Your objective
Where a line below holds the string "Specific", copy that line.

Dataset entries:
---+---

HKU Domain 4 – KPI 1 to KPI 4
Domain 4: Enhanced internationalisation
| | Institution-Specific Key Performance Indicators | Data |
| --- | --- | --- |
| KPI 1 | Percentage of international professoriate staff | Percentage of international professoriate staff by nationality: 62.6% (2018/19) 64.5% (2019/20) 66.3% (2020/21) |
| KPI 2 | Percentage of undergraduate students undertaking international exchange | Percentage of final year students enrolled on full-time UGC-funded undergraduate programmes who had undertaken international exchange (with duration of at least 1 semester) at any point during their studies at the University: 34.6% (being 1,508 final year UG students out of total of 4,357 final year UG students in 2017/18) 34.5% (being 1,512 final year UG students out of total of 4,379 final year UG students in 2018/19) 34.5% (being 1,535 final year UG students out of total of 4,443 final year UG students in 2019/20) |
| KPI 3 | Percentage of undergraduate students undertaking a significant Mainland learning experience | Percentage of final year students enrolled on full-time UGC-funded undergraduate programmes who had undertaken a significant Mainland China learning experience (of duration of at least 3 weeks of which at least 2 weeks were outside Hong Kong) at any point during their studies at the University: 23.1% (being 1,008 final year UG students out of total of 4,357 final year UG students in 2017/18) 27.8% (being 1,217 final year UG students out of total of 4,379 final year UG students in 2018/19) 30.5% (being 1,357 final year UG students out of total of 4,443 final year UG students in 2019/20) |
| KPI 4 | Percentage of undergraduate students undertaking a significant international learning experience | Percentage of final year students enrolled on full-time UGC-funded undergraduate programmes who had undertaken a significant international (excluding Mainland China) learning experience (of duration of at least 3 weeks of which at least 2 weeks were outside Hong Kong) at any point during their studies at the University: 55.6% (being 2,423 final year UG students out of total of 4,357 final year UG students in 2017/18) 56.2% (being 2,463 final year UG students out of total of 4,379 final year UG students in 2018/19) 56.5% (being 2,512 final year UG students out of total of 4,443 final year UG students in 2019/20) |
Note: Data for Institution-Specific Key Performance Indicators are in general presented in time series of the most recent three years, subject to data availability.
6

---+---

Response to this exercise
| | Institution-Specific Key Performance Indicators | Data |
Note: Data for Institution-Specific Key Performance Indicators are in general presented in time series of the most recent three years, subject to data availability.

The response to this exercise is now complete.